Records to use →
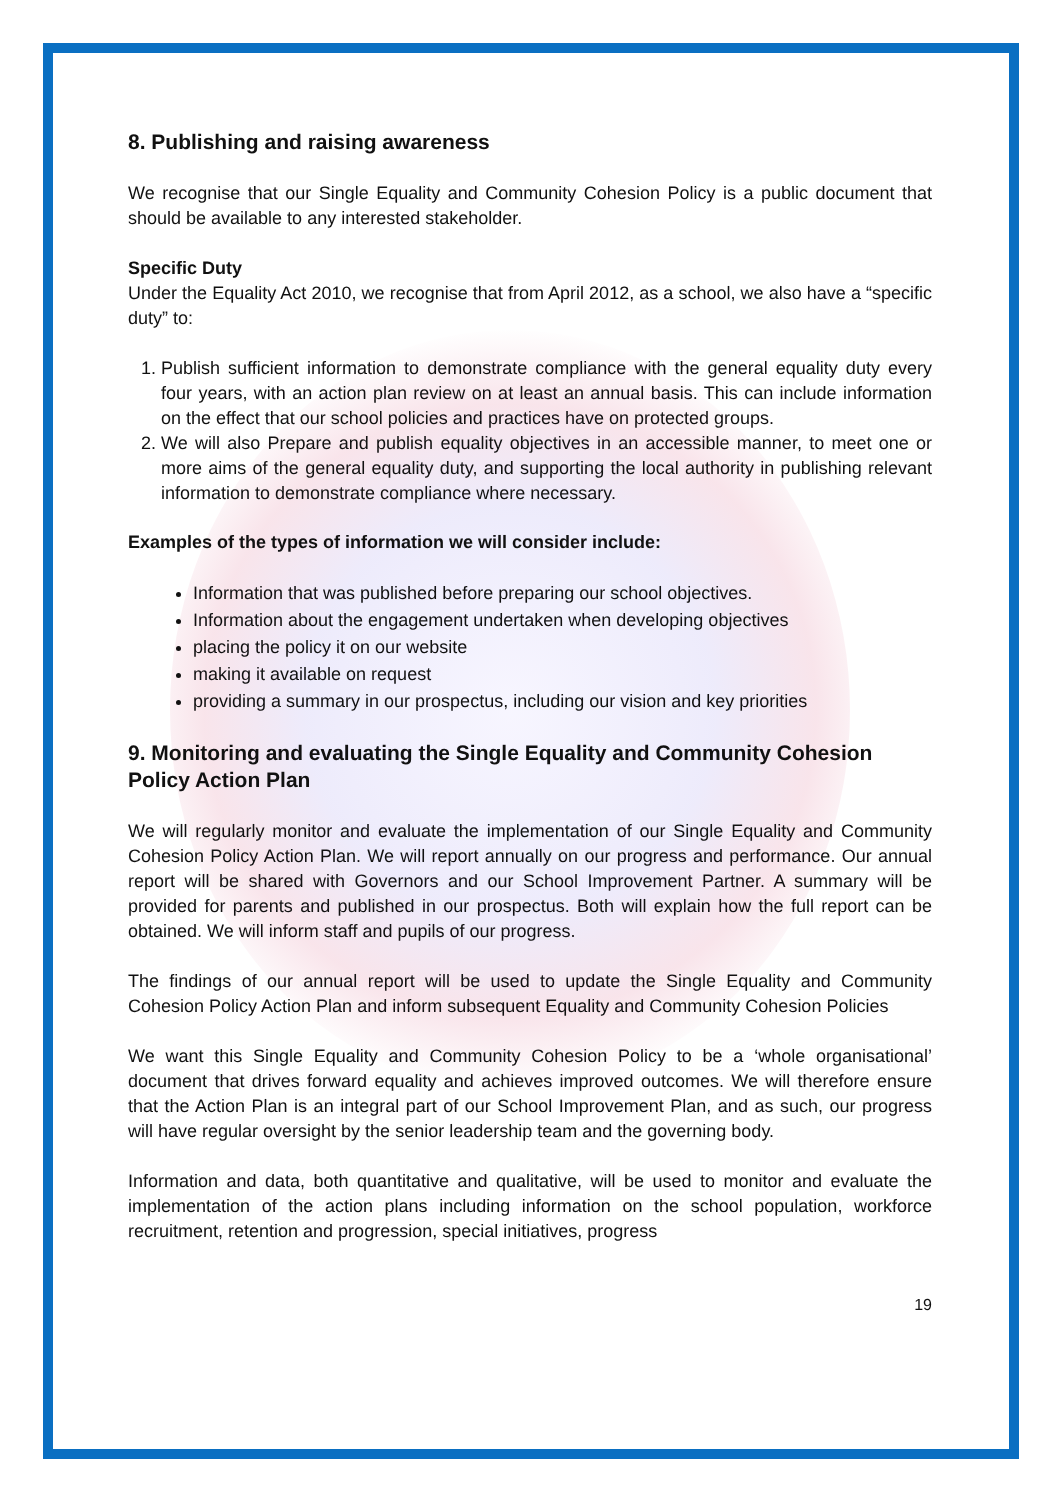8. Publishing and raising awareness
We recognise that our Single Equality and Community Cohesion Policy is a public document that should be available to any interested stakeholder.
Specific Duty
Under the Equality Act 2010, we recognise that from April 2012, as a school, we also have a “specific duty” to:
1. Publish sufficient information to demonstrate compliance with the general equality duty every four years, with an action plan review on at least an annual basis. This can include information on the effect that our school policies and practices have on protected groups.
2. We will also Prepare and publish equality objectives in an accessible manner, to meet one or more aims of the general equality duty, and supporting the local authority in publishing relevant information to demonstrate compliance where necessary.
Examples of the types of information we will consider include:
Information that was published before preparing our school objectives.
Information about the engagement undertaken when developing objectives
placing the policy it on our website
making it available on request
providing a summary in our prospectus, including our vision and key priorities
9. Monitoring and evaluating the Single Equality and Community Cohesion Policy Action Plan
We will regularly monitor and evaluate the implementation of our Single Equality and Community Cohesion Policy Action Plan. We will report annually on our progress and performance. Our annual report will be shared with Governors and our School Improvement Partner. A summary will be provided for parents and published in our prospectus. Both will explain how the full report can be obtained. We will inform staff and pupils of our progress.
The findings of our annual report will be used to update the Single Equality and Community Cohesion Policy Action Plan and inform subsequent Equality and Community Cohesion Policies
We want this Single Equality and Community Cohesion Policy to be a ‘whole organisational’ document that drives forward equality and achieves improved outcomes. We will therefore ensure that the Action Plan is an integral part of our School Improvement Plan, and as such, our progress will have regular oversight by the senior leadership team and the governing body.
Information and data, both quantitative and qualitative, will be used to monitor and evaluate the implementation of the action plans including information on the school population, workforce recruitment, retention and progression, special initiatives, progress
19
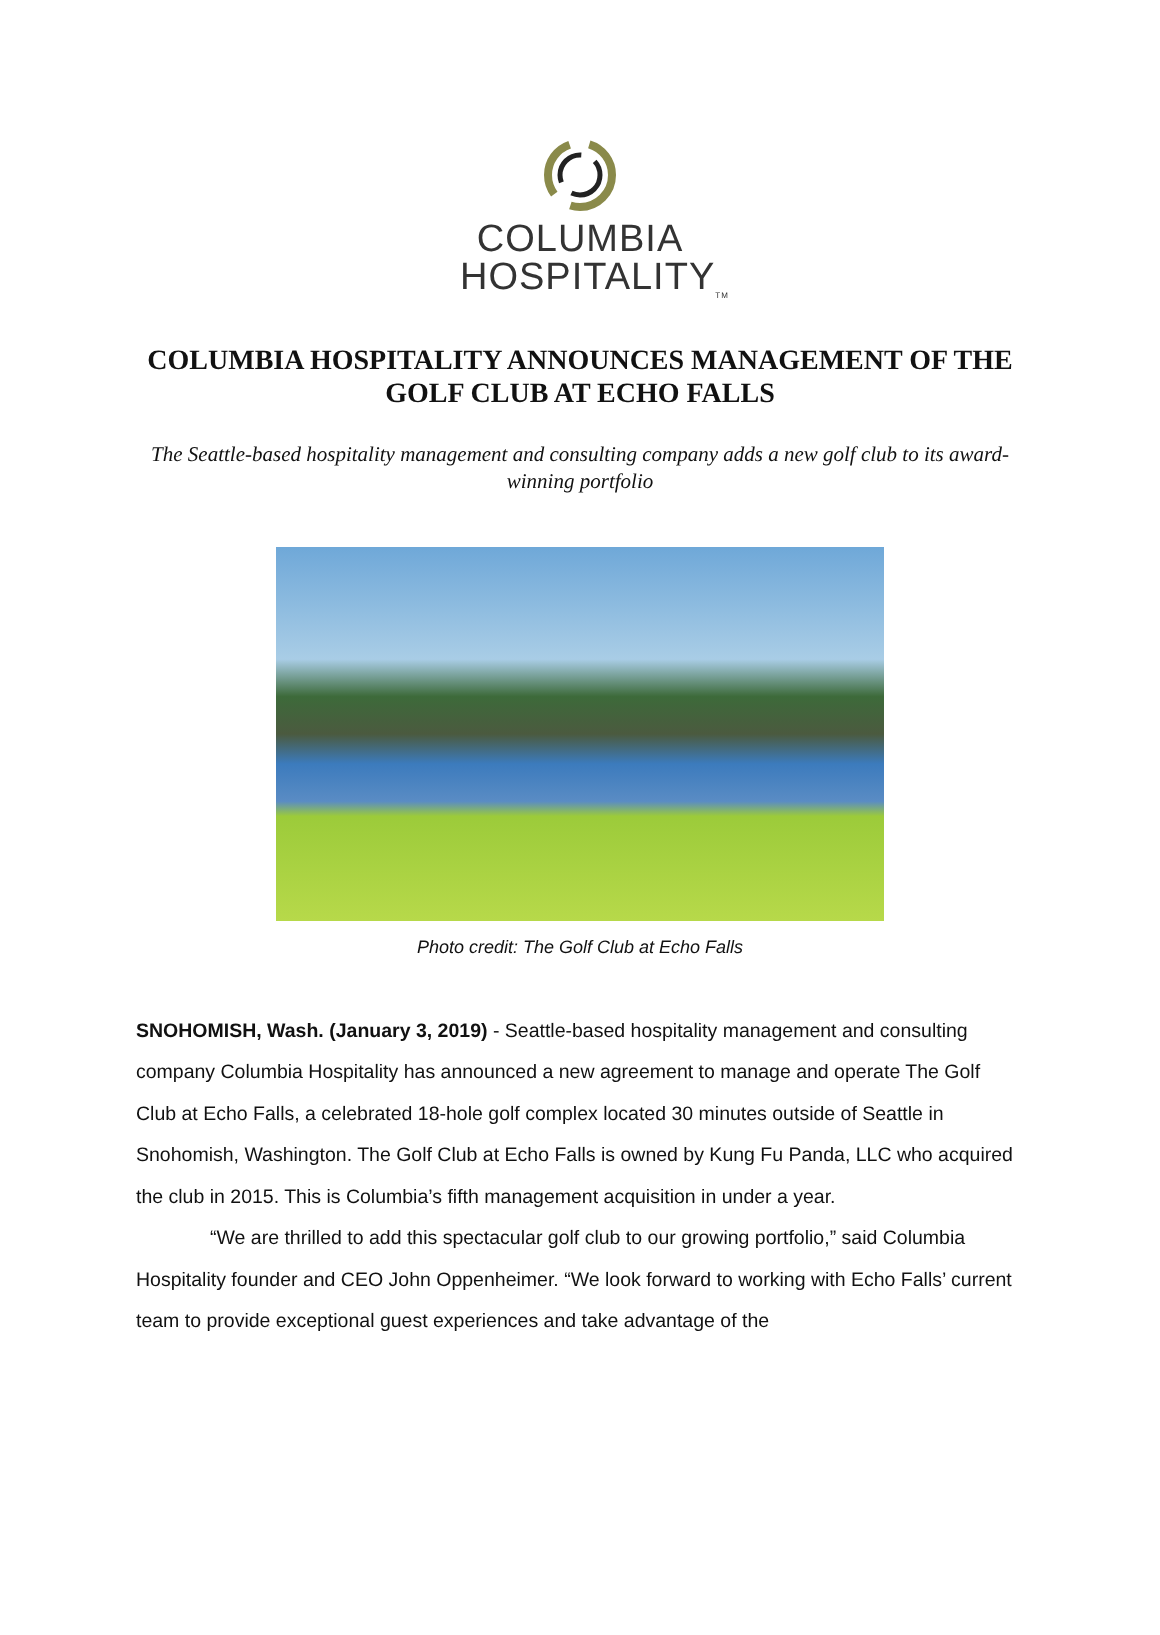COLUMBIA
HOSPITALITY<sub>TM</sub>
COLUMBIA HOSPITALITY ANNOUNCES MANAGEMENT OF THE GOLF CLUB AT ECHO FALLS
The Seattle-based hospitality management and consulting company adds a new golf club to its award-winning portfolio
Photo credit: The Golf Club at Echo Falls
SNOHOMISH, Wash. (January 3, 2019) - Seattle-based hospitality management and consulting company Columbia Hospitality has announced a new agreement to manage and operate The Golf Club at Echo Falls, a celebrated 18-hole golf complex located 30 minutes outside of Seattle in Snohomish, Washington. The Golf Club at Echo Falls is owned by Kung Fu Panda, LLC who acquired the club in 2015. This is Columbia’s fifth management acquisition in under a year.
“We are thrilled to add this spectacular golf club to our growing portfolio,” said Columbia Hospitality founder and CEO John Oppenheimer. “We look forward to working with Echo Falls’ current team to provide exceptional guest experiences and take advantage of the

What needs to be done →
Repeat the records above exactly, from the first line through the line containing "Under the Equality", and leave out the pictures.

Output below →
8. Publishing and raising awareness
We recognise that our Single Equality and Community Cohesion Policy is a public document that should be available to any interested stakeholder.
Specific Duty
Under the Equality Act 2010, we recognise that from April 2012, as a school, we also have a “specific duty” to:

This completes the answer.